#### Selected extract
With two other patients on the same bed, Gyanu´s mother cannot change her position as there is bare enough space to lie down. [break]To make the matter worse, increasing number of patients and the crowd accompanying them has made it difficult to even feed her mother.



Doctors diagnosed her mother with typhoid and asked Gyanu to admit her at the hospital for treatment. Gyanu brought her mother to the hospital on Thursday evening but until Friday night she was not able to find a separate bed for her.



Gyanu hasn´t complained about the inconvenience to the hospital administration, as she has herself seen the emergency ward swarming with new patients every day. Each bed in the emergency ward has at least two patients while some beds accommodate as many as four patients.



The hospital staff said that the hospital does not have enough beds to keep up with the inflow of patients. “Patients from across the country are brought to TUTH in the hopes of getting better treatment,” said Director of Hospital Dr Keshav Prasad Singh. “But we cannot accommodate all of them as we have limited number of beds.” According to Singh, the hospital has only a total of 500 beds. “We ask the patients to go to other hospitals but they insist on getting treated here,” Singh said. “They say they cannot afford private hospitals.”
########
#### Supplied records
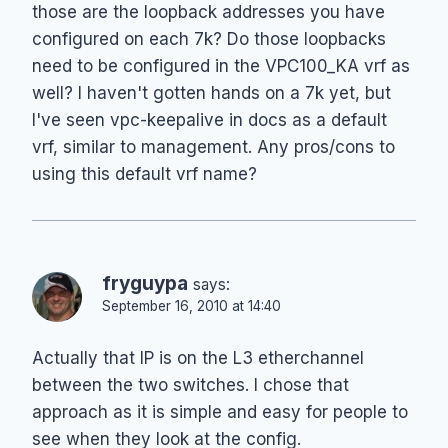
those are the loopback addresses you have
configured on each 7k? Do those loopbacks
need to be configured in the VPC100_KA vrf as
well? I haven't gotten hands on a 7k yet, but
I've seen vpc-keepalive in docs as a default
vrf, similar to management. Any pros/cons to
using this default vrf name?
fryguypa
says:
September 16, 2010 at 14:40
Actually that IP is on the L3 etherchannel
between the two switches. I chose that
approach as it is simple and easy for people to
see when they look at the config.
########
Work to be completed:
Write the next few sentences of the report on overcrowded beds at TUTH, picking up after its last sentence. The records can be ignored.

Task result:
Even the patients who need to be admitted to Coronary Care Unit (CCU) or Intensive Care Unit (ICU) have to be kept at emergency ward as both the units have very few beds.



The emergency ward of the hospital has a total of 80 beds, a considerable increment from 10 beds until recently. The room and facilities for additional beds were arranged with the support of businessman Min Bahadur Gurung.



But problems remain as it is.



The hospital said the only solution to the problem is additional beds. The hospital completed the construction of three new blocks a year ago, that can house three hundred beds. But the blocks cannot come into operation as they are yet to be fitted with other necessary infrastructure.



“We have asked the government to provide us with necessary funds but to no avail,” Dr Singh said.